▸ **Tareas por realizar**:
a - Reescribe de forma más breve el párrafo del relato sobre la guerra civil que empieza con «Y éste es otro recuerdo», conservando sus hechos principales.
b - Prosigue el relato sobre la guerra civil a partir de su última oración.

── Bloque de texto ──

6) Ser judío en un país árabe era encontrar el heroísmo en tu gente cercana
Y éste es otro recuerdo de la guerra civil. Cuando los combates recrudecían, los habitantes de los pisos superiores de los edificios, que estaban más expuestos a los cañones y a los misiles, éramos invitados por nuestros vecinos de los pisos inferiores a pasar un rato de “mayor seguridad”. Una noche, nuestro huésped era un musulmán medio loco, pero pensamos que nuestra seguridad era primero. Mientras los combates se desataban alrededor del departamento, los civiles platicábamos de todo y de nada. De pronto, una bala rompió el cristal de la ventana y se alojó en la pared, exactamente encima de la cabeza de mi hermano Nathan. Alguien gritó “¡Al suelo!” y nos tiramos todos al piso. Otra persona apagó la luz. Un gran silencio llenó la habitación; no sabíamos si nuestras dos familias eran el blanco de los terroristas o si la bala era accidental. Súbitamente, mi padre se levantó del suelo y caminó hasta la puerta: “Me voy a casa”, dijo. Mi mamá gritó: “¡Por favor, no salgas! ¡Pueden estar afuera, esperándonos!.” Pero se escuchó el pestillo de la puerta y los pasos de mi padre por las escaleras, hasta que alcanzó nuestro departamento. Nunca vi a mi padre tan grande como esa vez.

───
── Registros proporcionados ──

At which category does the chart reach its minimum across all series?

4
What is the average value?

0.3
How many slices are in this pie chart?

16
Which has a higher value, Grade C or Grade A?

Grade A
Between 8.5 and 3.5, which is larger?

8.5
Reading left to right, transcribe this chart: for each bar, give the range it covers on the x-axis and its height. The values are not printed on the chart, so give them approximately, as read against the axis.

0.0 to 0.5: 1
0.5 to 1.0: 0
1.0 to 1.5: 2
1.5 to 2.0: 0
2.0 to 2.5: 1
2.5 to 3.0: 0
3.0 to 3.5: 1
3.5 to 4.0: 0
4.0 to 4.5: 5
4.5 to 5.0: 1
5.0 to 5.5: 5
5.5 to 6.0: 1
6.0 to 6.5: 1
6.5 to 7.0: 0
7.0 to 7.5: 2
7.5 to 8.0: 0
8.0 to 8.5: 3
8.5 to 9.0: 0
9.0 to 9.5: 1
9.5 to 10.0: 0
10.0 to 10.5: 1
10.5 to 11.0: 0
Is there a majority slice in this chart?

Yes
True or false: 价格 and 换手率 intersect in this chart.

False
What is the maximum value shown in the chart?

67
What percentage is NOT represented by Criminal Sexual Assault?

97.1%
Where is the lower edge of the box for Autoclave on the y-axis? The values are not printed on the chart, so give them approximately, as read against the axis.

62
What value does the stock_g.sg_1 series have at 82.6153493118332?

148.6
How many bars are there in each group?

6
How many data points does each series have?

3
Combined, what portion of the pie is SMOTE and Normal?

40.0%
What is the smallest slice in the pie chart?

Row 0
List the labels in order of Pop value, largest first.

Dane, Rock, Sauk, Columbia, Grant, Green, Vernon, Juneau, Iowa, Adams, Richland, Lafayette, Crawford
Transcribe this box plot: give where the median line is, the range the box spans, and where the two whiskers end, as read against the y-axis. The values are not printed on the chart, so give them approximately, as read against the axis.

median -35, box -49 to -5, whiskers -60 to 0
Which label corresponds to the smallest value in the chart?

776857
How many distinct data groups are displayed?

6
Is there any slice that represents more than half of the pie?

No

───

▸ **Respuestas redactadas**:
a - Durante la guerra civil, cuando los combates recrudecían, los vecinos de los pisos inferiores invitaban a quienes vivían en los superiores, más expuestos, a refugiarse con ellos. Una noche, una bala rompió el cristal de la ventana y se alojó en la pared, justo encima de la cabeza de Nathan, hermano de quien narra. Todos se tiraron al suelo, alguien apagó la luz y se hizo un gran silencio, pues no sabían si eran el blanco de los terroristas o si la bala era accidental. De pronto, el padre se levantó y dijo que se iba a casa. Aunque la madre le suplicó que no saliera, él subió por las escaleras hasta el departamento familiar. Quien narra nunca lo vio tan grande como esa vez.

b -
Lo siguiente es un homenaje a mi tía, Linda Samra de Lizmi Z”L, una heroína de la guerra civil, quien nos salvó la vida en distintas ocasiones. La vida es un juego y se amarga quien no se ha dado cuenta de ello: ese era su lema. En una guerra civil, a falta de otra cosa, se juega con la muerte. Mi tía vivía en un penthouse del barrio Watwat. Uno de los francotiradores del edificio de enfrente se había obsesionado con Linda y con su belleza. El edificio contaba con un agujero en cada piso para tirar la basura, la cual aterrizaba en un sótano. Cada mañana, Linda salía a lanzar la bolsa de desechos caseros; la saludaban balazos del francotirador, que intentaba alcanzarla. Para engañarlo, Linda diseñó una estrategia: tras las cortinas, ella observaba un rato los andares del uniformado en la azotea vecina, calculando el momento en que tendría que orinar, comer un bocado, u ocuparse matando a alguien en la calle. Entonces salía a toda velocidad con su carga y la aventaba en el orificio de la basura gritando alegremente “¡Sabah El Kheir!” (¡Mañana de paz!). Cuando volvía a la seguridad de la sala, levantando los brazos en signo de victoria, se podían escuchar los balazos disparados por muchacho, que dejaban agujeros de despecho en las paredes blancas del balcón.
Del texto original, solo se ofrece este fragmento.